## Problem requirements
Report each line from the records where the string "yang" turns up.

[[ Exercise data open ]]

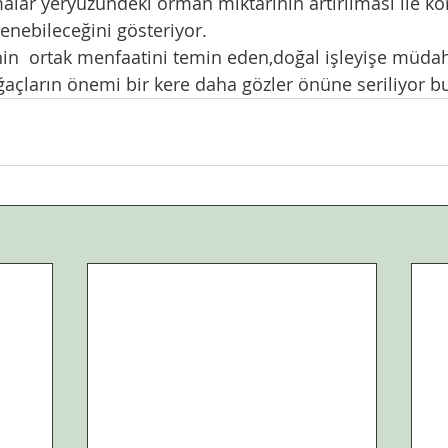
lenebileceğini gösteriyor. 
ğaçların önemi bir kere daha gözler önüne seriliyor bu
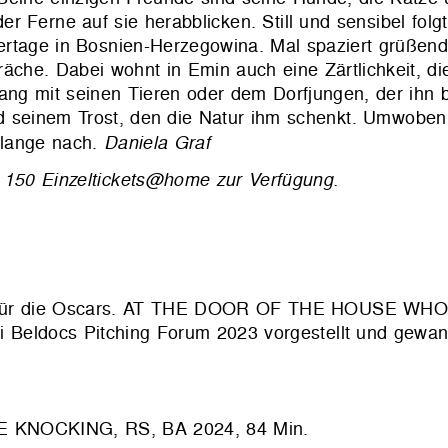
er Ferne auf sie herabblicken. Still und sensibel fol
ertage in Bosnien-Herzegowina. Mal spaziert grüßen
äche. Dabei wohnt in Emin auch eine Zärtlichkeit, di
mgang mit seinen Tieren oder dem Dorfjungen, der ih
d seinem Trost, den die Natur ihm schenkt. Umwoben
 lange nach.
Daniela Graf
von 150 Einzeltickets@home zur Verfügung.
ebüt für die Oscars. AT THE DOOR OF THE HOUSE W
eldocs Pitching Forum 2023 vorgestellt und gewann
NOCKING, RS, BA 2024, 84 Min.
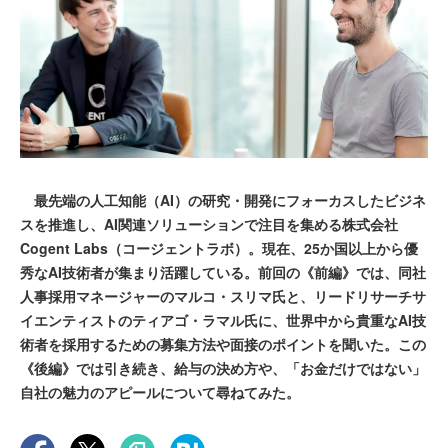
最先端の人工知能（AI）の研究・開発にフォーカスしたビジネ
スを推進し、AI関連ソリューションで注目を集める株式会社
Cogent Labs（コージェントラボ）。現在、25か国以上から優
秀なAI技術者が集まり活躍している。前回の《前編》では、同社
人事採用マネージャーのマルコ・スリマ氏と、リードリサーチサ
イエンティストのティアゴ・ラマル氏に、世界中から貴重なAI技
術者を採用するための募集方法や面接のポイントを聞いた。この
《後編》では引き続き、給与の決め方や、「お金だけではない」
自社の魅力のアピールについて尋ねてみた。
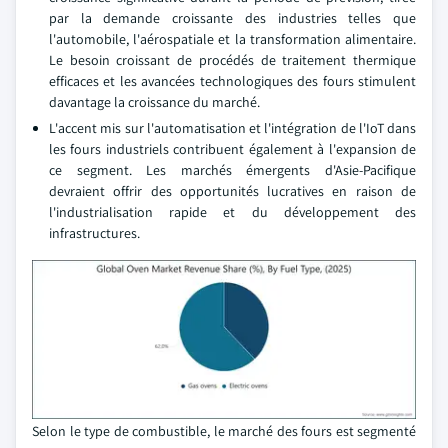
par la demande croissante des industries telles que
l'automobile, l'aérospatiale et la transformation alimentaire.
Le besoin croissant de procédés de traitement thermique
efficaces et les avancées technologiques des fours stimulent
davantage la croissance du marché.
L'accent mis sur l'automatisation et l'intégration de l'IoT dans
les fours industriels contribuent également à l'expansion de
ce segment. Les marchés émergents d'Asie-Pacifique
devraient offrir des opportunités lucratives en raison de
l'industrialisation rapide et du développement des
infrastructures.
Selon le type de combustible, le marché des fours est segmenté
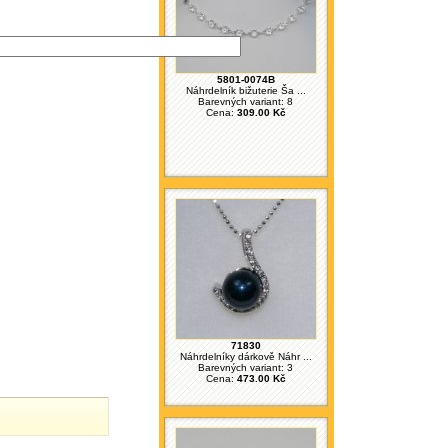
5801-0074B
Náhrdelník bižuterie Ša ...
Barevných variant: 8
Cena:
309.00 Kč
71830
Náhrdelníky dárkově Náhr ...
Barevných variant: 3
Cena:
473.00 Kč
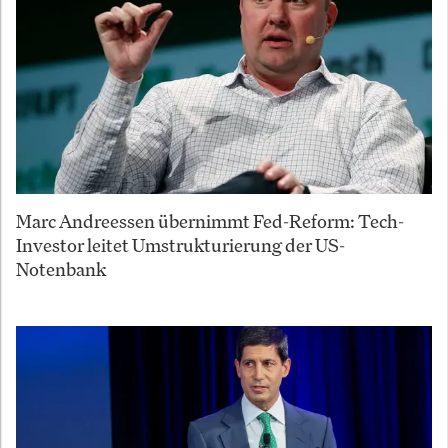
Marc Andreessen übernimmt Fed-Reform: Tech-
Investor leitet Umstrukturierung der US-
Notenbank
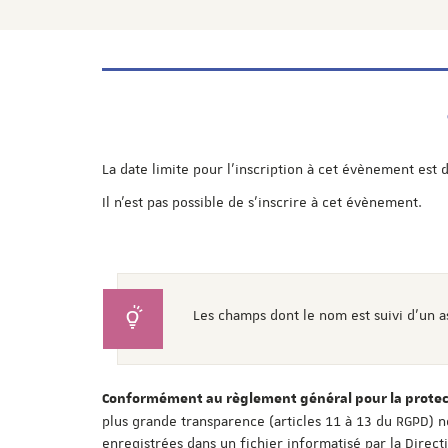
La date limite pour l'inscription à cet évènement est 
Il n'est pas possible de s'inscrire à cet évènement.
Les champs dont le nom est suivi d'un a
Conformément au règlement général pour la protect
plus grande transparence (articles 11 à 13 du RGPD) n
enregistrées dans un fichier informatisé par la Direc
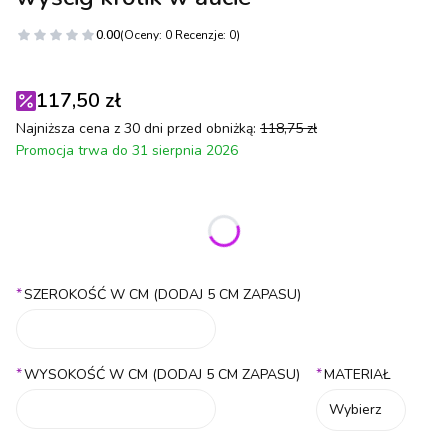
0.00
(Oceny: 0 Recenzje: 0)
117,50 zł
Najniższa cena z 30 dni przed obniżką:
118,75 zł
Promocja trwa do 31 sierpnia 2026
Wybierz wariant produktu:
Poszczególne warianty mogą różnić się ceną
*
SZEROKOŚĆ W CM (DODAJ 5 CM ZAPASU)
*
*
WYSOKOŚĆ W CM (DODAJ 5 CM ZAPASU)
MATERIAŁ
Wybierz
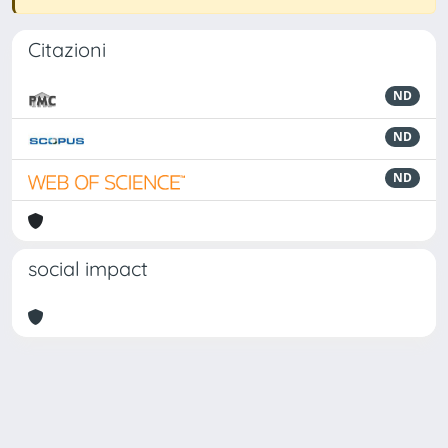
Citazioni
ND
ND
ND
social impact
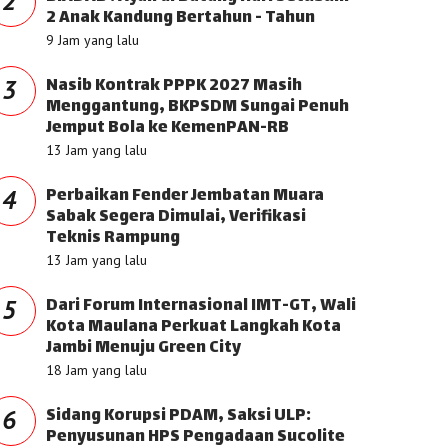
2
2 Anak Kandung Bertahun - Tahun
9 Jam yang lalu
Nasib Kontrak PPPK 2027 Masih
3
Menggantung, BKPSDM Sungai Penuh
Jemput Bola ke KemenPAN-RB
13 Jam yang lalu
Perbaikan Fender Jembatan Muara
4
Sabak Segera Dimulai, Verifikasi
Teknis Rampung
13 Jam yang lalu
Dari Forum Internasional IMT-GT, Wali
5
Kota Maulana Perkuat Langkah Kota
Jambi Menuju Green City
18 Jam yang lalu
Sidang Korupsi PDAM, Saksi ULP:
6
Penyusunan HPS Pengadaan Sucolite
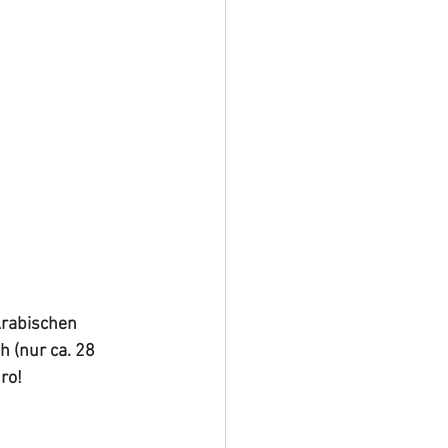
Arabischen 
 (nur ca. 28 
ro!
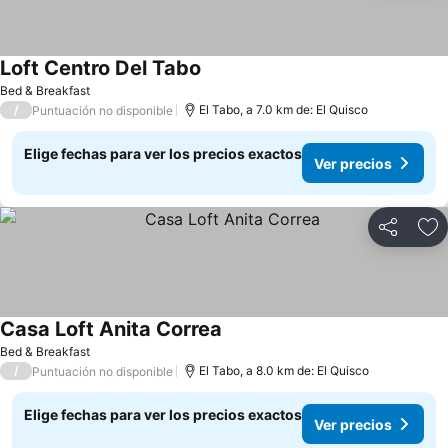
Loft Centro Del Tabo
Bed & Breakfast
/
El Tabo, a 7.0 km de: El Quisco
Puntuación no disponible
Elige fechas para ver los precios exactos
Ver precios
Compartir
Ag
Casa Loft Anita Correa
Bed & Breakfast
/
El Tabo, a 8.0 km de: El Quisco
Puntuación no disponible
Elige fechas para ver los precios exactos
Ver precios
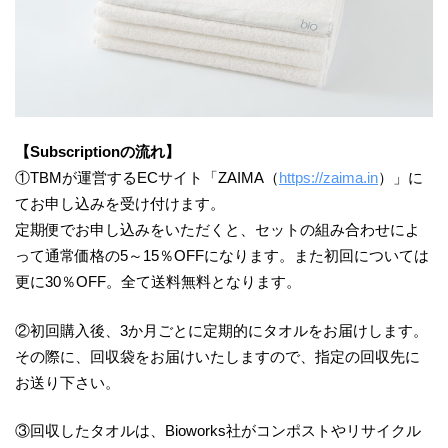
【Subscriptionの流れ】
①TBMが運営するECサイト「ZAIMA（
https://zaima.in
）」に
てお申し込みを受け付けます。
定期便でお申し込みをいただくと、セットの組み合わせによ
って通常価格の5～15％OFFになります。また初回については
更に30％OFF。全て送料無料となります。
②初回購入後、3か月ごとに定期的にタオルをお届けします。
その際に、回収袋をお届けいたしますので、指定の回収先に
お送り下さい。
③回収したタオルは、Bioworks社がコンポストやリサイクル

[[ Exercise data closed ]]

## Result of the exercise
9 Jam yang lalu
13 Jam yang lalu
13 Jam yang lalu
18 Jam yang lalu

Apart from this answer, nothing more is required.